Eddie Izzard campaigns against Scottish Independence: ‘The UK would feel a deep sense of loss if Scotland left’

The British comedian leads the Scotland, Please Don’t Go campaign to persuade nationals to vote against it

Jenn Selby
Tuesday 18 March 2014 13:32

Eddie Izzard is leading a campaign to persuade the people of Scotland to vote against independence, telling them that the UK would feel a “deep sense of loss” if Scotland left Great Britain.

The English comedian’s 'Scotland, Please Don’t Go' initiative aims to get people in England, Wales and Northern Ireland who don’t have a vote in the Scottish referendum to send Scots the message that the Britain remains a stronger and more ethnically diverse place with all the nations together.

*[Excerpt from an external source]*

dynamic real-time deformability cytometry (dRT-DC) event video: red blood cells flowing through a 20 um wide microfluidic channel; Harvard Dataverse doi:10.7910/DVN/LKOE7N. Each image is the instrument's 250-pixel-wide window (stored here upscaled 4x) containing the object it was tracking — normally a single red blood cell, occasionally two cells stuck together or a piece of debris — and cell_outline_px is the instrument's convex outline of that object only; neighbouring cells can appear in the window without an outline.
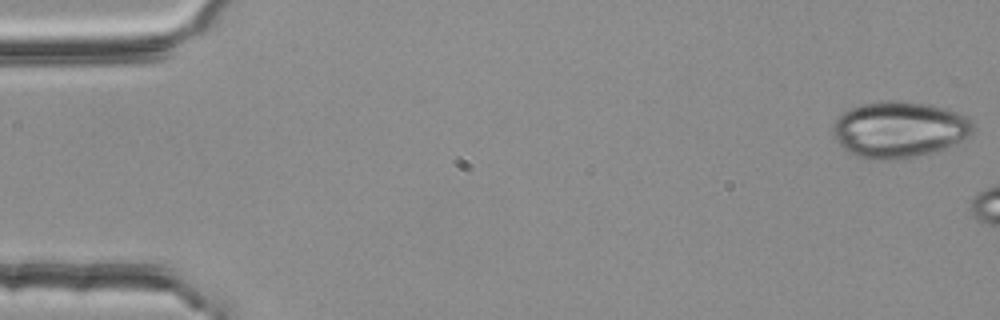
{"species": "common noctule bat (a hibernating species)", "species_latin": "Nyctalus noctula", "temperature_condition": "room temperature", "stored_images_in_passage": 4, "camera_frame_rate_fps": 3000, "um_per_image_px": 0.085, "animal": {"sex": "female", "body_mass_g": 25.1}, "frame": {"image": 1, "passage_image": 1, "time_ms": 0.0, "image_size_px": [1000, 320], "cell_outline_px": [[972, 132], [968, 136], [948, 148], [896, 160], [876, 160], [856, 156], [848, 152], [836, 140], [832, 128], [836, 116], [852, 108], [864, 104], [884, 100], [900, 100], [928, 104], [944, 108], [968, 116], [972, 124]], "centroid_in_image_um": [76.41, 11.0], "position_along_channel_um": 8.6, "area_um2": 45.89}}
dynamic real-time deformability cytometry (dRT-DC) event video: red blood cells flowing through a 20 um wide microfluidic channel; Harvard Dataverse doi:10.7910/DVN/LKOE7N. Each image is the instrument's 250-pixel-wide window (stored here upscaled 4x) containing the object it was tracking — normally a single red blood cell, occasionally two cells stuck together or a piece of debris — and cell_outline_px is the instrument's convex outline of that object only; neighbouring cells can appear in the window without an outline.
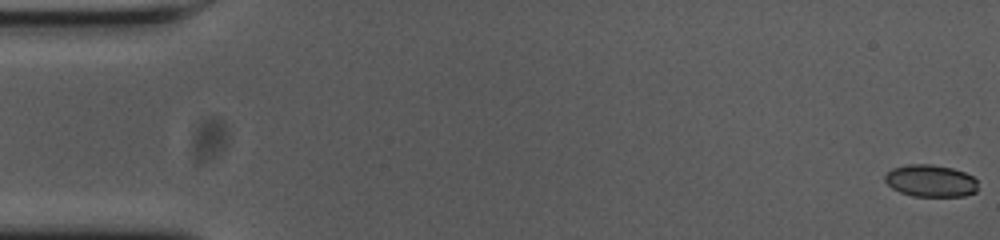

“There are economic and practical reasons for sticking together,” he wrote explaining his latest venture to The Sun. “Sharing risks, resources and rewards makes us all stronger. Whether it's paying the pensions of our old people or helping young people into a job, working together across 63 million people makes sense.

“That’s important but there is something deeper that binds us together. Not as easily measured but just as real. Britain would be diminished geographically without Scotland, but as a nation we would be so much smaller.”

Izzard goes on to herald the ethnic diversity and tolerance for others in Britain, which, he claims, is a stark contrast to First Minister of Scotland Alex Salmond’s “separatist nationalism”.

“I’m proud to be British but I am also proud of Britain. I love the vibrant, tolerant, diverse, confident, country we have become. British patriotism is so quiet and understated that it is flexible enough to bring people together. It has always been possible to feel British while being proudly Scottish, Welsh or English.

“Today our country embraces Mo Farah, a Somali-born distance runner as a British Olympic hero without a second thought. I found our country could even support a far-slower marathon-running transvestite comedian, who was born in Yemen.

“The contrast between that quiet, inclusive patriotism and Alex Salmond's separatist nationalism couldn't be greater.”

“Everywhere I go around the world that is what the vast majority of people are struggling to find: a way to work together,” he concludes. “We have had that for three centuries in our United Kingdom. It is a precious thing and worth standing up for.

“It is a decision for Scots, but before Scotland votes people should know that we, the rest of the UK, want them to stay."

Izzard will be hosting a special fundraising gig for the campaign on 4 April at the Festival Theatre in Edinburgh.

His project announcement comes just a day after a Westminster committee said that independence would have a particularly damaging effect on higher education and research in Scotland.

Scottish Education Secretary Mike Russell said, however, that the committee was mainly made up of anti-independence MPs.

The referendum on Scottish independence will be held on 18 September.